Here’s another sample prompt that demonstrates responsiveness, which you can adapt to your context.
• Persona: You are a culturally responsive curriculum specialist with expertise in [youth culture and urban education].
• Purpose: Help me translate a standard lesson on [persuasive writing] into a relevant problem-solving scenario for my students in [city/neighborhood/zip code]. Identify three specific “hooks” related to current events in this zip code that would enable students to use their authentic voice to argue for community change.
• Parameters: Ensure the core standards for [argumentative structure] remain the focus, but replace generic textbook examples with references to [local landmarks, transit issues, or community centers].
• Polish: Review the output to ensure it avoids stereotypes and centers the students as the experts of their own community.
Through engaging with and improving prompts like this, teachers model the practice of continuous learning and responsible prompt engineering. This process transforms the classroom into a collaborative learning laboratory, where both teachers and students actively explore ethical AI use in pursuit of equity, authenticity, and meaningful problem solving.
When schools ban AI, students often use it outside the safety of school-monitored accounts and without professional guidance. This creates a missed opportunity for cultural connection. By being transparent about how they use AI to align lessons with student identities, educators invite their class into a partnership that turns the curriculum into a shared cultural bridge. By teaching the P4 framework, we ensure students are not delegating their thinking to AI, but rather coordinating its use, fulfilling the mandate not to ban AI but to teach its ethical integration.
It’s About Guiding, Not Policing
The future of literacy is not a struggle against generative AI, but a commitment to using it as a powerful tool for achieving educational equity. The P4 framework, rooted in the three Rs of relevance, representation, and responsiveness, helps educators transform technology from a shortcut for cheating into a catalyst for profound learning.
We nurture relevance by moving beyond trivial challenges and ensuring that when reading and writing tasks address problems, those problems meet the minimum criteria of being “unwelcome or harmful.” AI can assist educators in identifying tasks that merit students’ authentic engagement.
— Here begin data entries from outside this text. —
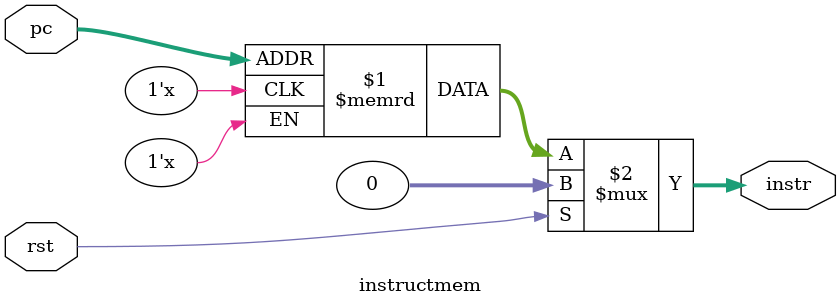
<source format=sv>
module instructmem #(parameter N=32, L=1024)(pc,rst,instr);
  input logic [N-1:0] pc;
  input logic rst;
  output logic [N-1:0] instr;
  logic [N-1:0] mem [L-1:0];
  assign instr = rst? 0: mem[pc];
endmodule

</source>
We cultivate representation by helping students see themselves in the content, particularly when both the teacher and students use strong prompting skills as they work with AI.
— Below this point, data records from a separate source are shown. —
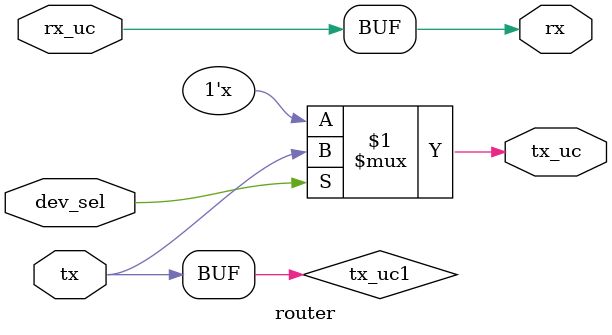
<source format=v>
module router(rx_uc,tx,rx,tx_uc,dev_sel);
   
		input rx_uc;
		input tx;
		input dev_sel;

   		output rx;
		output tx_uc;
		
		wire tx_uc1;
		wire rx;

		
		assign rx = rx_uc;
		assign tx_uc1 = tx;
					
		assign tx_uc=(dev_sel)?tx_uc1:1'bz;
		
endmodule
</source>
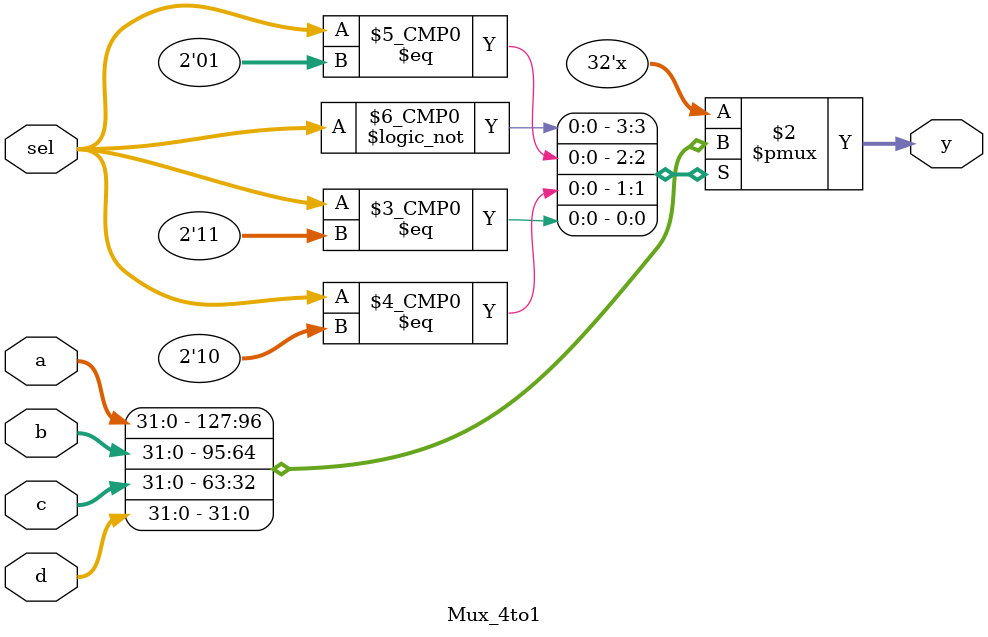
<source format=v>
module Mux_4to1 (y,a,b,c,d,sel);
  output reg [31:0] y;
  input wire [31:0] a,b,c,d;
  input wire[1:0]sel;

always@(*)

begin
  casez(sel)
    2'b00: y<=a;
    2'b01: y<=b;
    2'b10: y<=c;
    2'b11: y<=d;
    default: y<=1'bz;
  endcase
end

endmodule


</source>
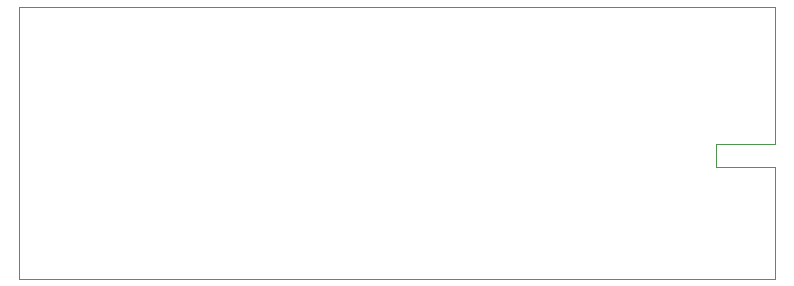
<source format=gbr>
G04 (created by PCBNEW (2013-may-18)-stable) date Sat 28 Jun 2014 08:59:17 PM EDT*
%MOIN*%
G04 Gerber Fmt 3.4, Leading zero omitted, Abs format*
%FSLAX34Y34*%
G01*
G70*
G90*
G04 APERTURE LIST*
%ADD10C,0.00590551*%
%ADD11C,0.0019685*%
G04 APERTURE END LIST*
G54D10*
G54D11*
X85043Y-33677D02*
X85043Y-37401D01*
X83074Y-33677D02*
X85043Y-33677D01*
X85043Y-32889D02*
X85043Y-28346D01*
X83074Y-32889D02*
X85043Y-32889D01*
X83074Y-33677D02*
X83074Y-32889D01*
X59842Y-37401D02*
X59842Y-28346D01*
X85039Y-37401D02*
X59842Y-37401D01*
X59842Y-28346D02*
X85039Y-28346D01*
M02*

</source>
Finally, we commit to responsiveness by modeling ethical practice. Culturally responsive educators understand that long-term trust matters more than short-term compliance.
By fostering dialogue and using the P4 method, we equip students with a clear framework for engaging with AI responsibly and thoughtfully. The teacher’s role is not to police the technology but to serve as a guide in ethical reflection, offering feedback that affirms the student’s authentic voice and improves the quality of their AI usage.
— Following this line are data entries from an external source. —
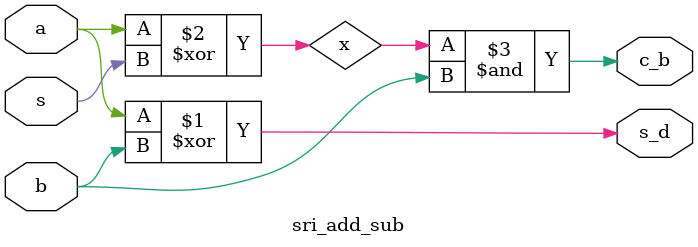
<source format=v>
module sri_add_sub (a, b, s ,s_d, c_b);

input a, b,s;

output s_d, c_b;

wire x;

xor u1(s_d,a, b);

xor u3(x,a, s);

and u2(c_b,x, b);

endmodule








</source>
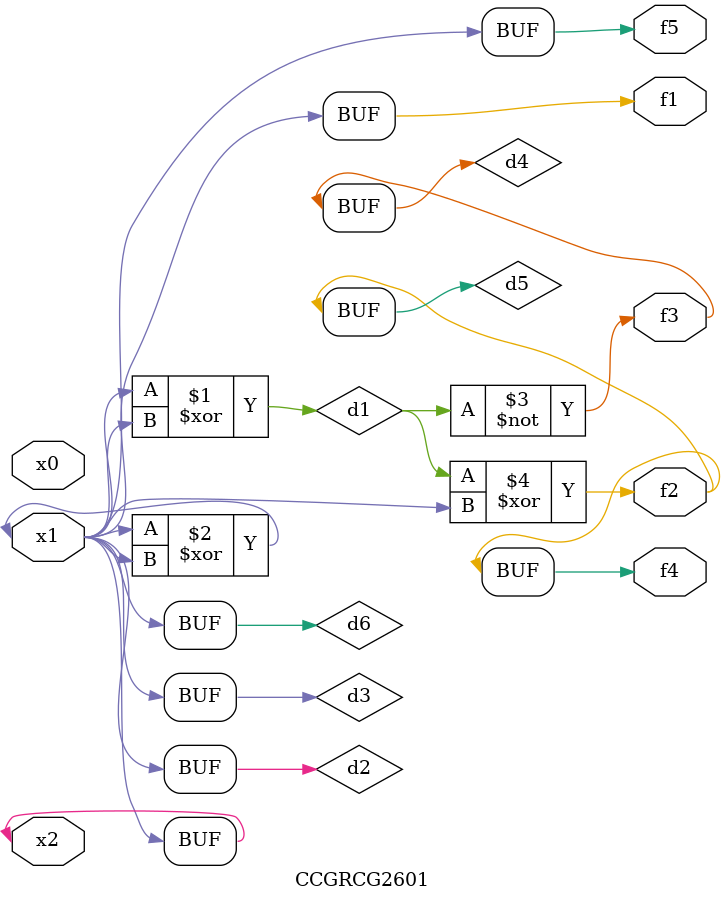
<source format=v>
module CCGRCG2601(
	input x0, x1, x2,
	output f1, f2, f3, f4, f5
);

	wire d1, d2, d3, d4, d5, d6;

	xor (d1, x1, x2);
	buf (d2, x1, x2);
	xor (d3, x1, x2);
	nor (d4, d1);
	xor (d5, d1, d2);
	buf (d6, d2, d3);
	assign f1 = d6;
	assign f2 = d5;
	assign f3 = d4;
	assign f4 = d5;
	assign f5 = d6;
endmodule

</source>
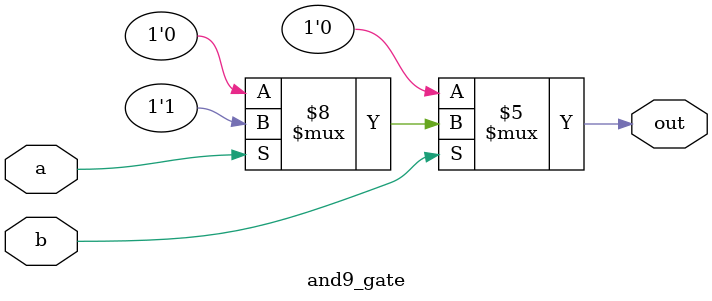
<source format=v>
module and9_gate (
  input a,
  input b,
  output reg out
);

    always @(*) begin
        if(a == 0)
            out = 0;
        else
            out = 1;

        if(b == 0)
            out = 0;

    end

endmodule
</source>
Literacy in the age of AI is fundamentally about ethics, equity, and intentionality. It’s a profound opportunity to make learning relevant and to equip engaged citizens to solve the most pressing problems in their world. The tools have changed, but educators’ responsibility to be responsive to the culturally and linguistically diverse needs of their students remains the ultimate, non-delegatable task.
Reflect & Discuss
What percentage of your assignments ask students to solve problems that are genuinely relevant to their lives?
Craft a P4 prompt for an upcoming lesson that incorporates your students’ cultural context or lived experiences. What gaps in your own knowledge did this exercise reveal?
What would it look like to shift your focus toward teaching ethical AI integration rather than policing its use?